Material provided
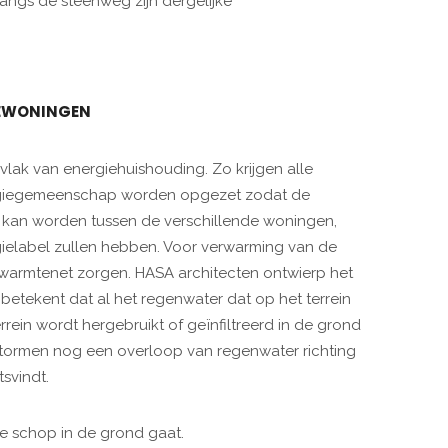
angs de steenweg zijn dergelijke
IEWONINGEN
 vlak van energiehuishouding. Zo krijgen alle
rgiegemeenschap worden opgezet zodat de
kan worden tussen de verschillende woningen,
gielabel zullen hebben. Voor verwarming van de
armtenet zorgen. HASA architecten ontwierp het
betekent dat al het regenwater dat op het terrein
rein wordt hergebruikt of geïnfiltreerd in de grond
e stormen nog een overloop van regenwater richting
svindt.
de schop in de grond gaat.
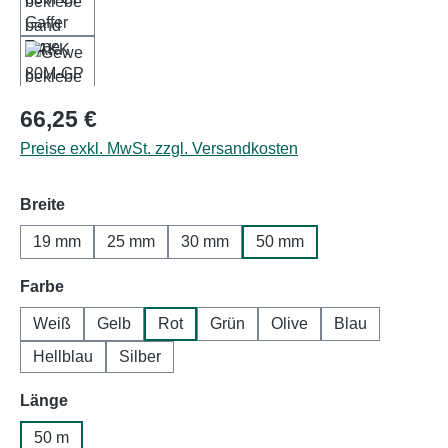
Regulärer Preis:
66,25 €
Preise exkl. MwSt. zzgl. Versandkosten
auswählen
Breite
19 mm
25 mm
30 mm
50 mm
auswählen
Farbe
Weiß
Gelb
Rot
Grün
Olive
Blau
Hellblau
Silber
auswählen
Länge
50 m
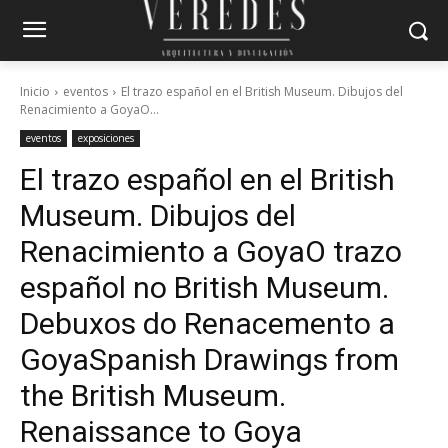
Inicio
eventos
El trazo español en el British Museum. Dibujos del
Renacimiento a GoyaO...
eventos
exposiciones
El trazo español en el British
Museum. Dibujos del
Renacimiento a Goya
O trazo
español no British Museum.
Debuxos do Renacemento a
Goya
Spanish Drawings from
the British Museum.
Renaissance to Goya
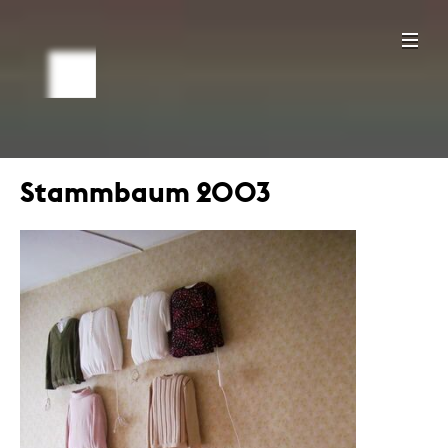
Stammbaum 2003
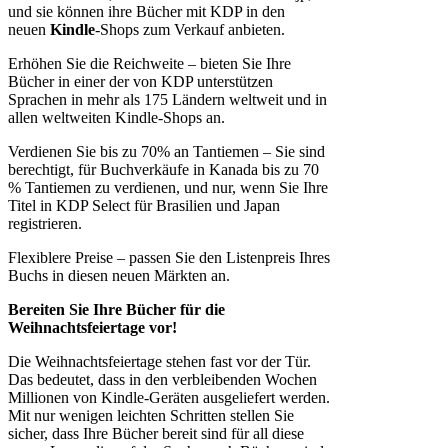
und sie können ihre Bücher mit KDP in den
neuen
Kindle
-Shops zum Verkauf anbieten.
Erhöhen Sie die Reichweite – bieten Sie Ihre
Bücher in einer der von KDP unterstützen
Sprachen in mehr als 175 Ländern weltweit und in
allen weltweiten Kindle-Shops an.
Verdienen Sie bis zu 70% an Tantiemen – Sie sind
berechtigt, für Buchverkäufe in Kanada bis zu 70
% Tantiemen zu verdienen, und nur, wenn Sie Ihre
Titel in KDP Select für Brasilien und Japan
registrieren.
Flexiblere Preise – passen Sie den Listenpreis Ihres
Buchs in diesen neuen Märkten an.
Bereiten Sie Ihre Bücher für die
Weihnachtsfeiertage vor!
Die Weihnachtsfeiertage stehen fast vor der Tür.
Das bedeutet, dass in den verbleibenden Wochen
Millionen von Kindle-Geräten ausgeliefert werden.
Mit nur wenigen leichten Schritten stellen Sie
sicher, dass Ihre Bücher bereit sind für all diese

What you should do
Pull out every line above that contains the word "trazo", matching case exactly.

Output for this exercise
El trazo español en el British Museum. Dibujos del
El trazo español en el British
O trazo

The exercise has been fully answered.